Sin saberlo, habíamos crecido tanto.
Ya no huíamos, heridos de vergüenza, cuando tus ojos y mis ojos se robaban la mirada o si en una fiesta los amigos nos hacían personajes de sus historias. Ya no éramos niños, habíamos aprendido.
Ahora sabíamos esperarnos al final de los cursos, a la salida del trabajo. Silenciosos y caprichosos, tus pasos invitaban a mis pasos y juntos inventábamos el camino hacia el otro lado de la tarde donde nos gastábamos los rostros para no extrañarnos.
Ambos aprendimos a conocernos y a construir con el tacto nuestro ángulo segado a la mirada.
Juntos aprendimos a contar más allá del uno hasta contar incondicionales con el uno más el uno, a encontrarnos más allá de nosotros mismos.
Ambos aprendimos a jugar como niños, a ir de la mano esquivando cotidianos enemigos: postes, caminantes distraídos, conocidos que no queríamos saludar; y a querernos sin moldes ni reglas, más allá de la media naranja, la pareja perfecta; a ser tierno y experimentado, a ser traviesa y maternal y a tener secretos de mejores amigos; hacernos reír y hacernos llorar.

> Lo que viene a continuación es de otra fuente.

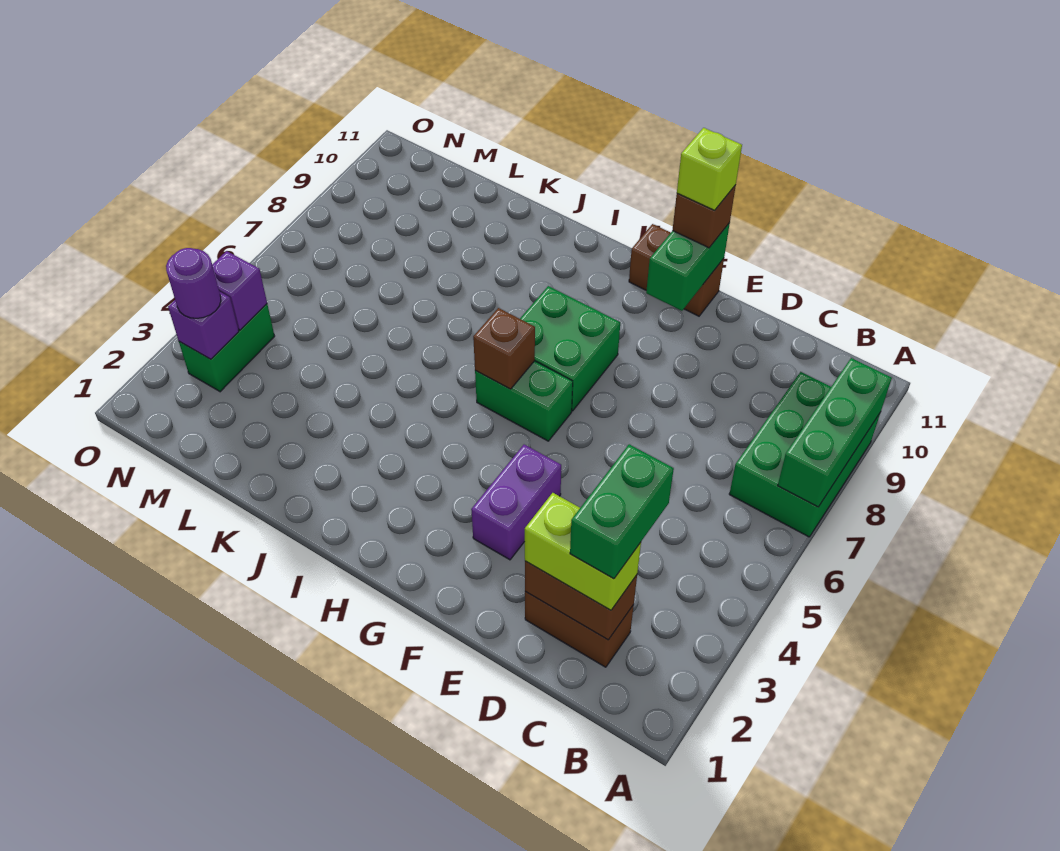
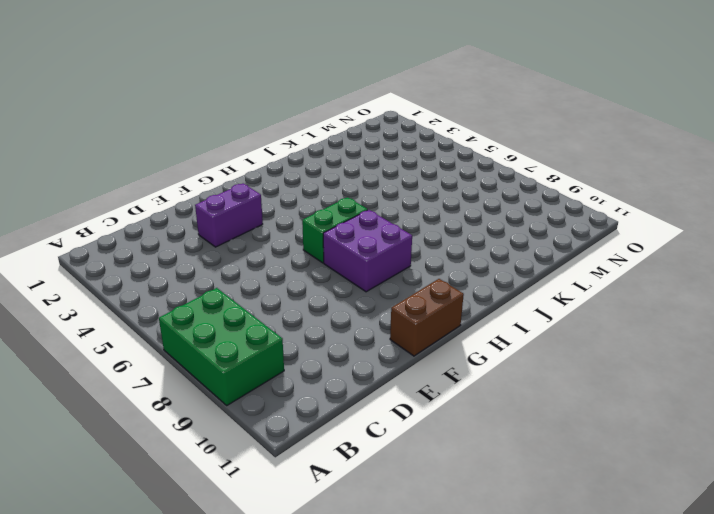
purple brick E3:F3 level 1 -> purple brick F3:F4 level 1
purple brick G7:H8 level 1 -> green brick G7:H8 level 1
none -> brown brick C2:D2 level 1
none -> green brick N3:N4 level 1
none -> green brick A7:A9 level 2

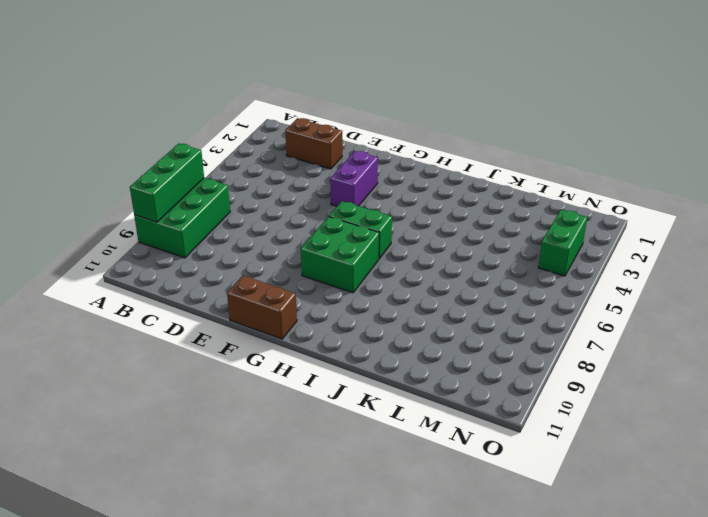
none -> brown brick C2:D2 level 2
none -> green brick F10:F11 level 2
none -> brown brick H6 level 2

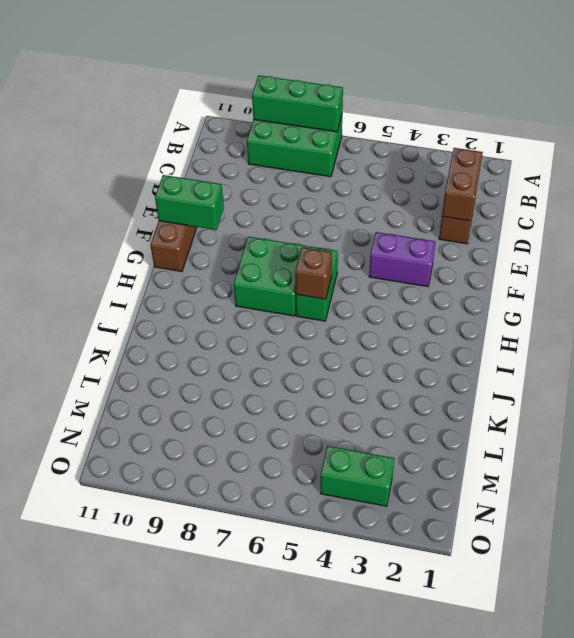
none -> purple brick N3 level 2
none -> purple brick N4 level 2
none -> lime brick C2:D2 level 3

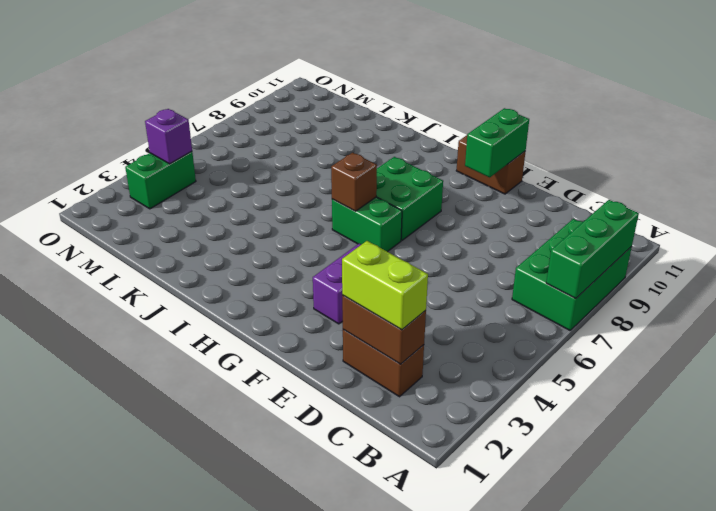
none -> purple brick N3 level 2
none -> brown brick F11 level 3
none -> purple round brick N3 level 3

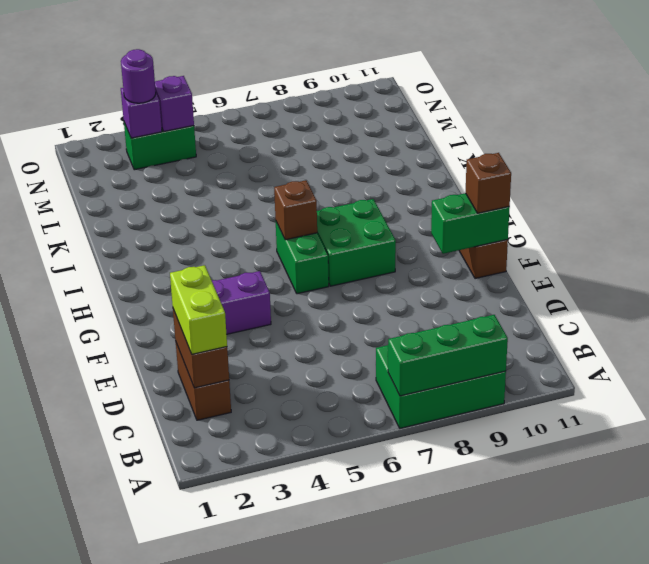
none -> green brick C2:C3 level 4
none -> lime brick F11 level 4

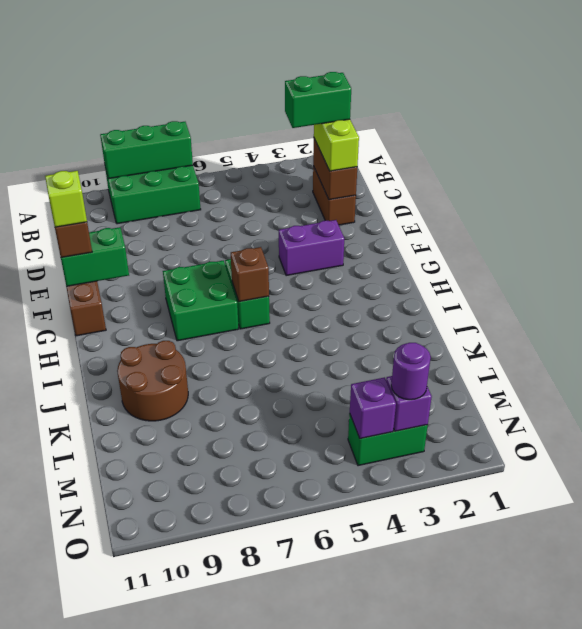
brown round brick J9:K10 level 1 -> none

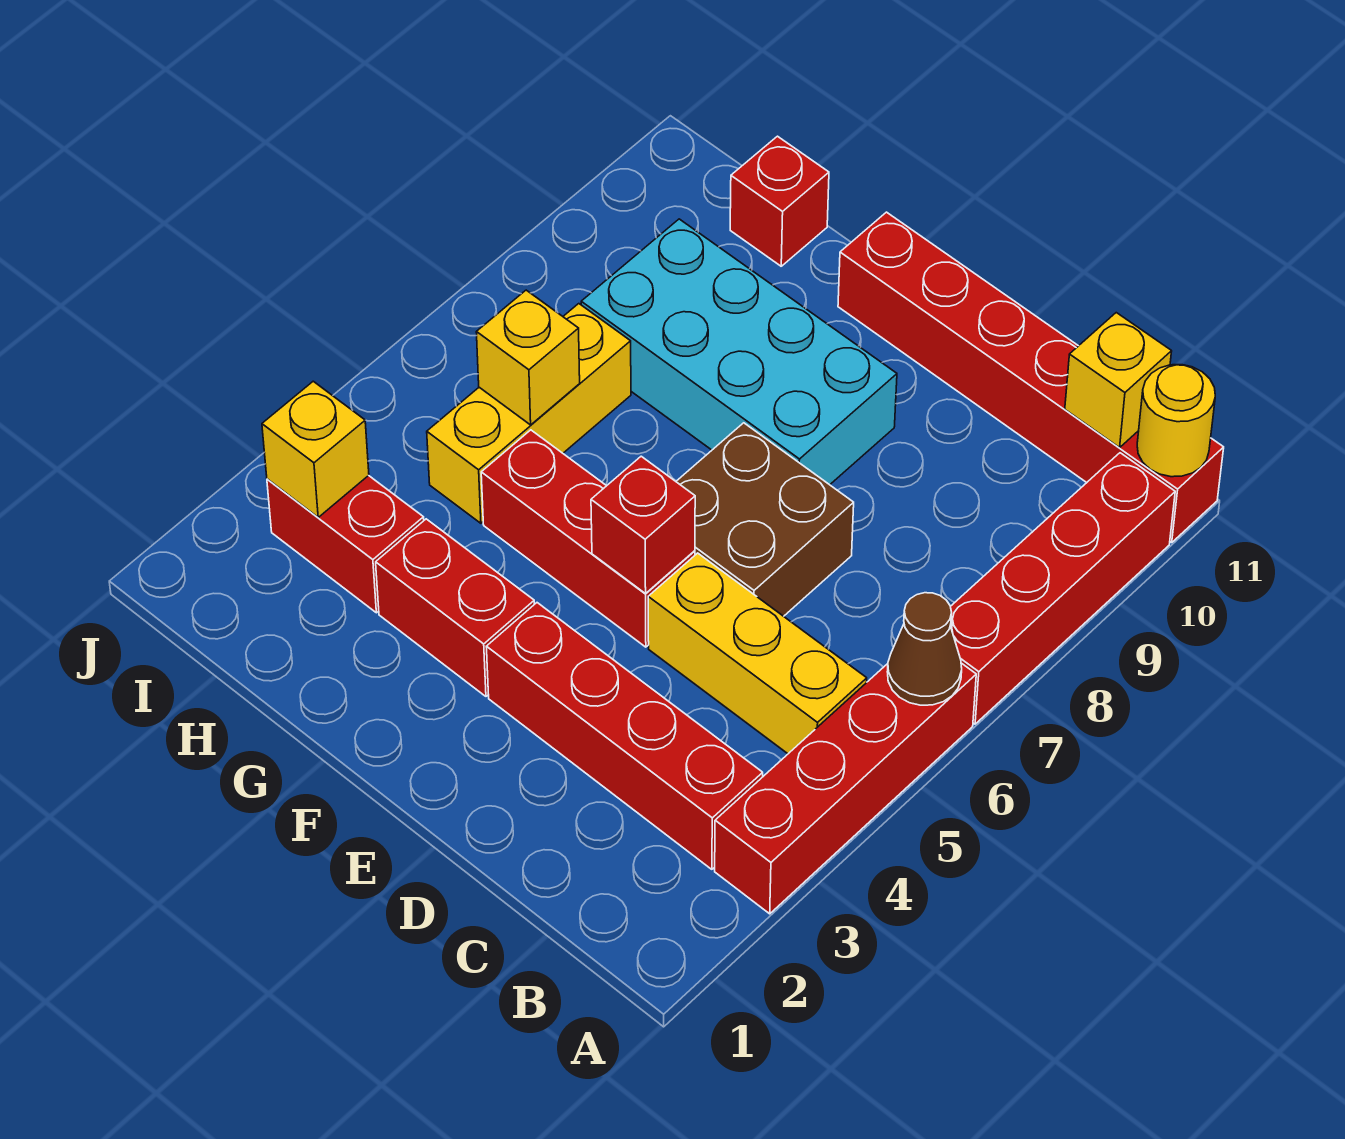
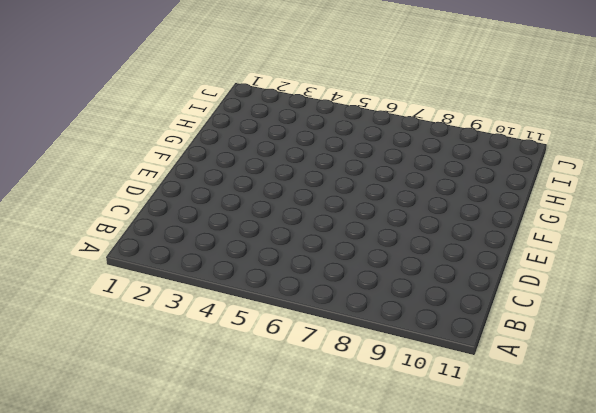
none -> red brick A3:A6 level 1
none -> red brick A7:A10 level 1
none -> red brick A11:F11 level 1

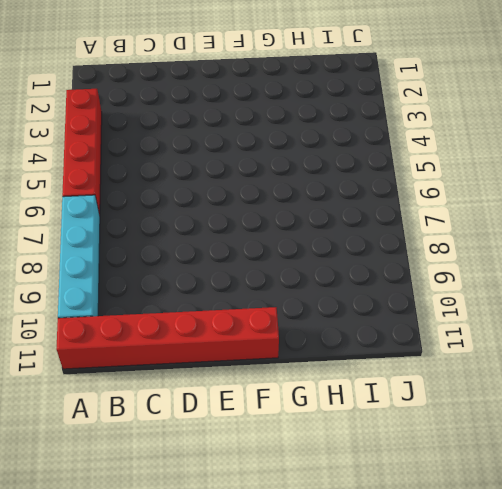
cyan brick A7:A10 level 1 -> red brick A7:A10 level 1
none -> red brick B3:E3 level 1
none -> yellow brick B5:D5 level 1
none -> brown brick D6:E7 level 1

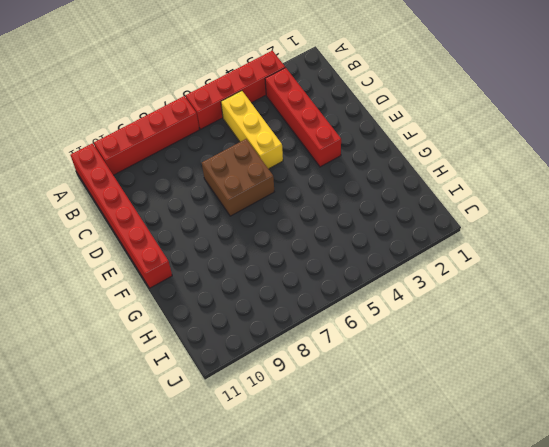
none -> red brick E5:G5 level 1
none -> cyan brick E8:H9 level 1
none -> red brick F3:G3 level 1

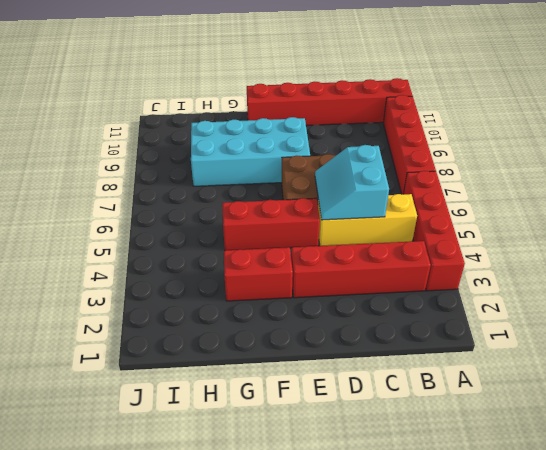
cyan slope C5:D6 level 2 top C -> none
none -> red brick H3:I3 level 1
none -> yellow brick H5:H7 level 1
none -> red brick H11 level 1

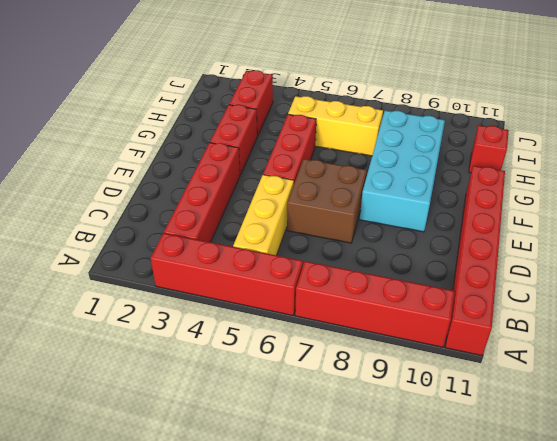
none -> brown cone A6 level 2
none -> yellow round brick A11 level 2
none -> yellow brick B11 level 2

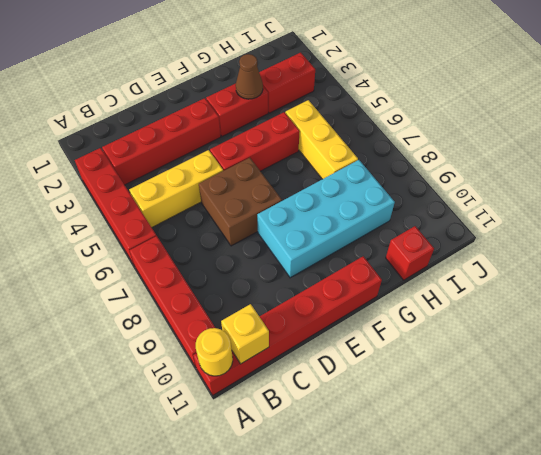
brown cone G3 level 2 -> brown cone A6 level 2
none -> red brick E5 level 2
none -> yellow brick H6 level 2
none -> yellow brick I3 level 2

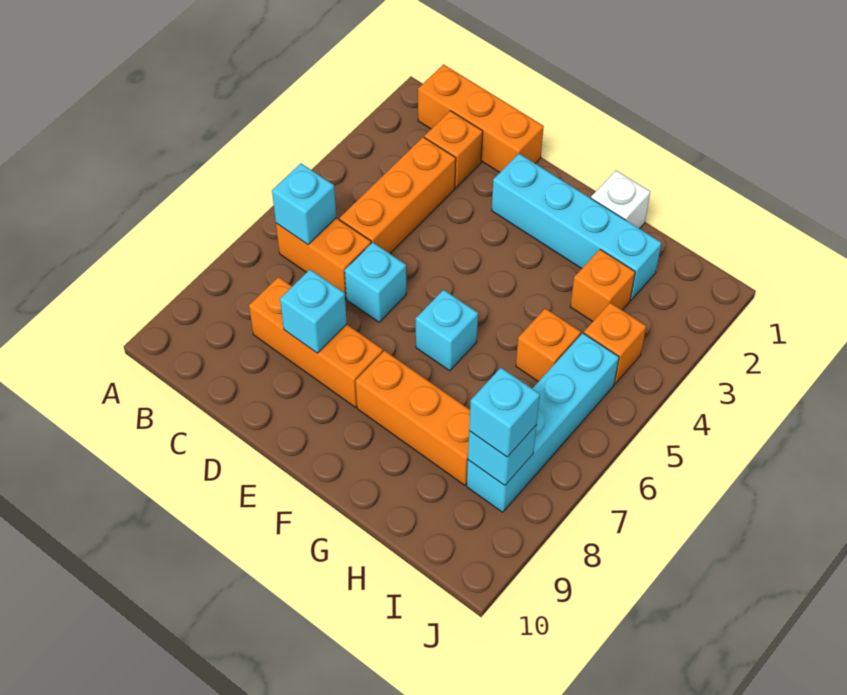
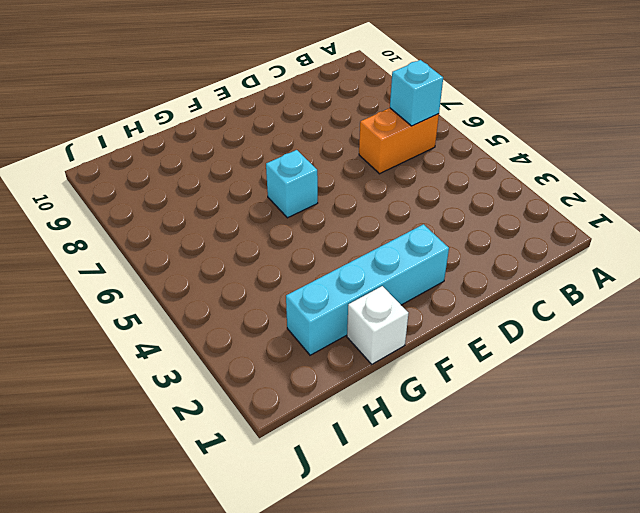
none -> orange brick B1:D1 level 1
none -> orange brick C2 level 1
none -> orange brick C3:C5 level 1

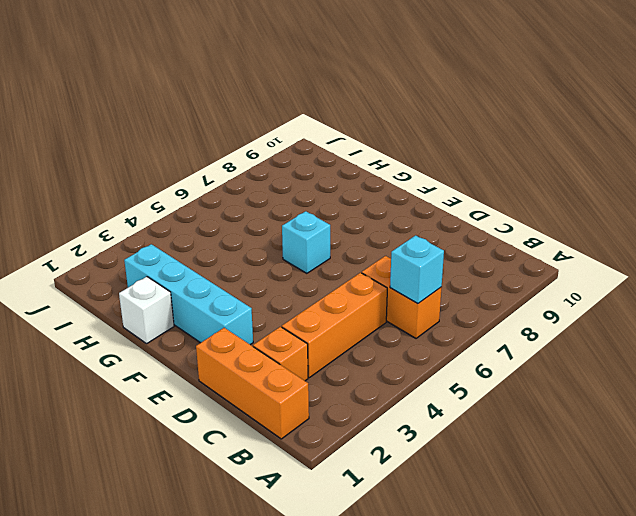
none -> orange brick C8:E8 level 1
none -> cyan brick D6 level 1
none -> orange brick F8:H8 level 1

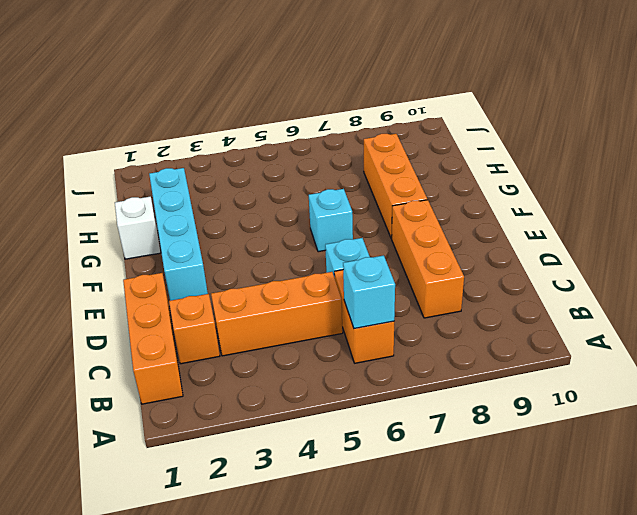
none -> orange brick H3 level 1
none -> orange brick H5 level 1
none -> orange brick I4 level 1

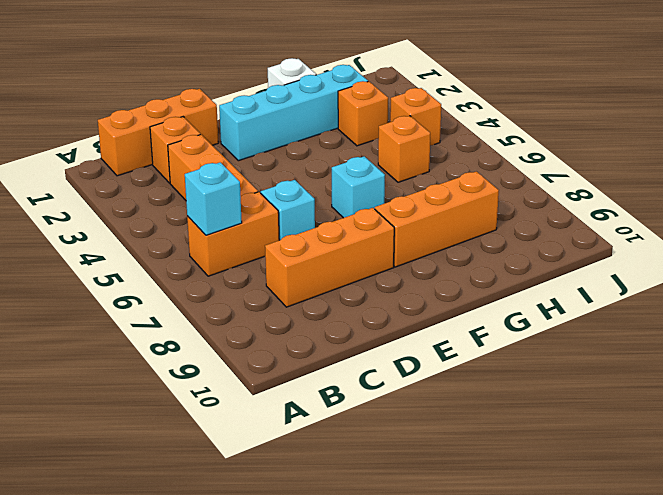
none -> cyan brick I5:I8 level 1
none -> cyan brick D8 level 2
none -> cyan brick I8 level 2

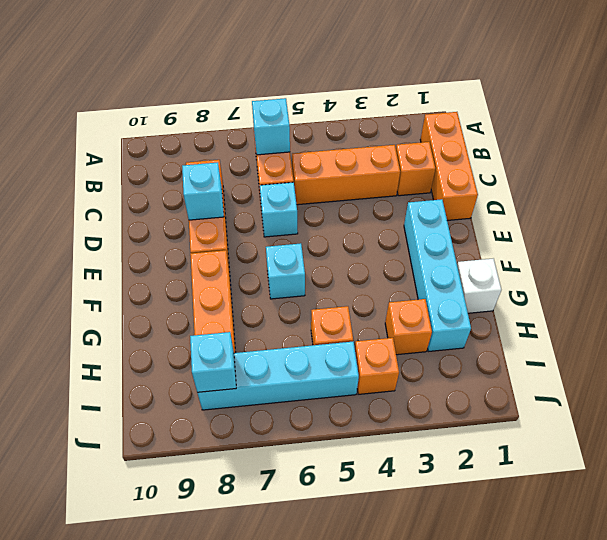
none -> cyan brick I8 level 3

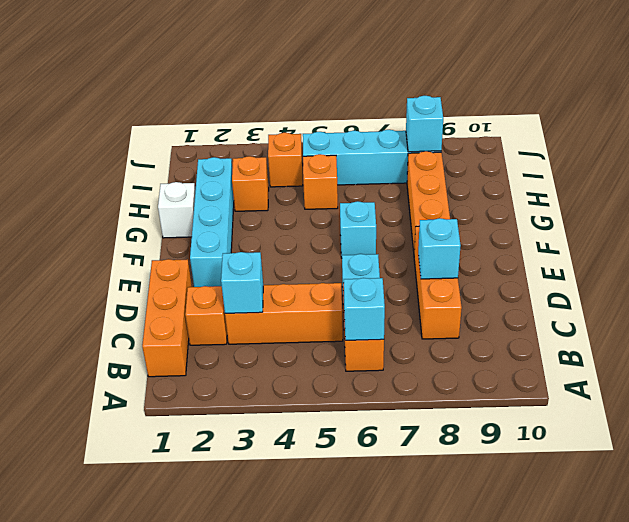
cyan brick C3 level 2 -> cyan brick I8 level 3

Ambos aprendimos que la convivencia es más que dos cuerpos que se unen, dos historias que se cruzan, sino un germinar constante entre lluvia y estío, entre duelo y contento.
Juntos aprendimos a vivir solos al otro lado de la cama, mudos de algún celoso enojo, culpables de un secreto cómplice, aprendimos a equivocarnos y perdonarnos.
Ambos aprendimos que hay noches donde nos necesitamos más que la almohada, desvelados de recuerdos, necesitábamos sentirnos bajo una misma piel porque así el futuro incierto podía inspirarnos.
Ambos aprendimos a extrañarnos en la breve distancia. Sentados, conteniendo el aliento en la ventana, sabíamos encontrarnos a través de los vidrios empañados y adivinar tus pasos en otros pasos.
Ambos aprendimos a decir hasta luego e ignorábamos que hay palabras perpetuas, que hay largas distancias y tiempos eternos.
Y, sin saberlo, empezamos a extrañarnos en cada cosa:
En la cama fría, en un tren que se aleja, en un mensaje sin destino, frente al reflejo de mi primera cana... en lo minio y lo importante y sin estar ausentes, aprendimos a amarnos con retardo y distancia.
Y hoy... ¡No sabes cuánto te extraño! Porque nunca aprendimos a decirnos adiós y sé que no ha llegado el tiempo de mi última lección.